Statement from Chancellor Robert M. Berdahl regarding NCAA penalties imposed against the Cal Football team
26 June 2002

Public Affairs

We have called this press conference to announce that we will appeal todayís decision by the NCAA to impose a one-year post-season ban on Cal football and penalize the program with the loss of a total of 13 football scholarships over the next five seasons.

We take violations of NCAA rules very seriously at Cal. In the case of academic fraud, there is no university that takes this issue more seriously. I consider the awarding of unearned academic credit to violate the most basic principle of a university. The case of academic impropriety involving two former student athletes and a professor in the spring semester of 1999, thus, I consider to be an extremely serious violation, and a violation fully deserving of a serious penalty. We self-imposed a penalty that we believed met that standard and the infractions committee of the Pac-10 agreed. The penalty included the loss of four football scholarships over two years and probation for one year.

Later, following the arrival of a new athletic administrative team we discovered the department had failed to require student athletes on the football team who had made unauthorized hotel charges to reimburse the university for those charges. This failure and the failure to manage the related eligibility reinstatement process had unfortunately been allowed to persist over several seasons. We immediately initiated our own investigation of the matter and reported our findings to the NCAA infractions staff with whom we were already cooperating in their investigation of the academic fraud matter. These infractions in and of themselves were relatively minor, in some cases they amounted to an unauthorized phone call of 75 cents, in most other cases charges of a few dollars. It would be difficult to construe these infractions as giving Cal a competitive advantage since if they had been cleared up in a timely fashion and the athletes reinstated properly they would not have risen to a level necessary to report to the NCAA. The problem is that the infractions were allowed to accumulate without being addressed and players who were technically ineligible were allowed to compete.

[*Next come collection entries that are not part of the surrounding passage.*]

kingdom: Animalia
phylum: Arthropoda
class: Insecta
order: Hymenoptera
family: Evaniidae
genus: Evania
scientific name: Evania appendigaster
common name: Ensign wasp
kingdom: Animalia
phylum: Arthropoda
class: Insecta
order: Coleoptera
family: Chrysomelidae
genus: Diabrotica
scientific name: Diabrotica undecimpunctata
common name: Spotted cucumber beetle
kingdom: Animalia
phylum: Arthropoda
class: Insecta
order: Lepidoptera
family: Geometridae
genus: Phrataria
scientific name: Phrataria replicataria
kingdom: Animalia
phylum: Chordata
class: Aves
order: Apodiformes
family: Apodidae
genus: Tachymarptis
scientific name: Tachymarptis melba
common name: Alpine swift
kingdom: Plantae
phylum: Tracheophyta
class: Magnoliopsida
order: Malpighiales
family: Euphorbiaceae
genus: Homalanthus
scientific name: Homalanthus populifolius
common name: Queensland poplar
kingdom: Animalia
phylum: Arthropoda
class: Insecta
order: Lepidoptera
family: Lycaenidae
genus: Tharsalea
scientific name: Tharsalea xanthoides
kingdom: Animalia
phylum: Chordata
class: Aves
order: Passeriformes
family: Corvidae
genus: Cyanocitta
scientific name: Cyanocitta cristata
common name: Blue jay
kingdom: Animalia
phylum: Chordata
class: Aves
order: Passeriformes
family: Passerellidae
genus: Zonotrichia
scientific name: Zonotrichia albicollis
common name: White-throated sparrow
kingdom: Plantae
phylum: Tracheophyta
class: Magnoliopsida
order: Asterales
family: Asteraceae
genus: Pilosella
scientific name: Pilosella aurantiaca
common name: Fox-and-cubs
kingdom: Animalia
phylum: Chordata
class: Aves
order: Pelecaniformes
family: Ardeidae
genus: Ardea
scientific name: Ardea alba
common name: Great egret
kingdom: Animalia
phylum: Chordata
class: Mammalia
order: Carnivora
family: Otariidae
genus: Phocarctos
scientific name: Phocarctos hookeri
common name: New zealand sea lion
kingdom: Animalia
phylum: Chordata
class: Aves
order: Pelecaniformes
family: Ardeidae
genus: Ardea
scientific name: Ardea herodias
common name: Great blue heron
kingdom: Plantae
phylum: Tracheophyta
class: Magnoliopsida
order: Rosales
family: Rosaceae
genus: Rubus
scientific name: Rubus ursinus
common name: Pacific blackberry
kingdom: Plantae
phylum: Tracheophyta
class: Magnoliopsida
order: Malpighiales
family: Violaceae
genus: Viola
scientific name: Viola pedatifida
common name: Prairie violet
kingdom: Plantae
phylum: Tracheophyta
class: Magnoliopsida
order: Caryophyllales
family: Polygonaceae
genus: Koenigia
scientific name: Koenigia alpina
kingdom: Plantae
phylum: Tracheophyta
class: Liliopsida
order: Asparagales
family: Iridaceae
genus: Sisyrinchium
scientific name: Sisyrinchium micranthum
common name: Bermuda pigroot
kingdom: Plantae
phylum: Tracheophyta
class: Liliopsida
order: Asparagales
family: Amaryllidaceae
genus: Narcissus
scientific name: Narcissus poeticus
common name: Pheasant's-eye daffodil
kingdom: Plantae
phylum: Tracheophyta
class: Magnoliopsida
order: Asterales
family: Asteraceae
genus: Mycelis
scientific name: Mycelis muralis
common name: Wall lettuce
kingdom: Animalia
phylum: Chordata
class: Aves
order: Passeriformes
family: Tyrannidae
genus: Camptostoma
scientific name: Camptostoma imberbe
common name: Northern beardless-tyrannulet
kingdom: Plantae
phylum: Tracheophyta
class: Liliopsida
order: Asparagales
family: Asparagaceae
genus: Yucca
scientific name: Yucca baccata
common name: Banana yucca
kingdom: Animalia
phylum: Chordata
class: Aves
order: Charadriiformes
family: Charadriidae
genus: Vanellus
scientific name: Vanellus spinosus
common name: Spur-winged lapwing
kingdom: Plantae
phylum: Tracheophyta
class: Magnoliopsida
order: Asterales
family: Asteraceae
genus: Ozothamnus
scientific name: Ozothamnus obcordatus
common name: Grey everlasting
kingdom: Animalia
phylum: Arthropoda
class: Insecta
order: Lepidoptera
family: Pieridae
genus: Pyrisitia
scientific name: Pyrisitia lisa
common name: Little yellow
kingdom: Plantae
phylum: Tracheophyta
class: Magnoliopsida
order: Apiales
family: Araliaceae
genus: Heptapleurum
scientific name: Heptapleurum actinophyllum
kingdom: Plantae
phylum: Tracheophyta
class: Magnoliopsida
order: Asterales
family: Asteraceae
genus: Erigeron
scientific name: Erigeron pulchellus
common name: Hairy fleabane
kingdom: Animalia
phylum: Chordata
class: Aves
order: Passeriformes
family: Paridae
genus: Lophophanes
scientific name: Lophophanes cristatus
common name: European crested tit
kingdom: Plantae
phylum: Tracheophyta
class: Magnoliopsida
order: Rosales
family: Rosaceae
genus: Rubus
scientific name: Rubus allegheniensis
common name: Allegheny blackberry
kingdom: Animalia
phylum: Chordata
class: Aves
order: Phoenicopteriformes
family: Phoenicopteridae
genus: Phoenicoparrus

We recognized that we faced penalties for this failure of administrative control and expected that this new infraction would result in additional loss of scholarships. We believe, however, that the addition of nine scholarships beyond the four already self-imposed and, above all, the deprivation of the teamís ability to compete in post-season play this year is unfairly punitive. For this reason we plan to appeal the penalties. I do not think it is in the interests of university sport, or the NCAA, to impose penalties that appear to be disproportionately extreme.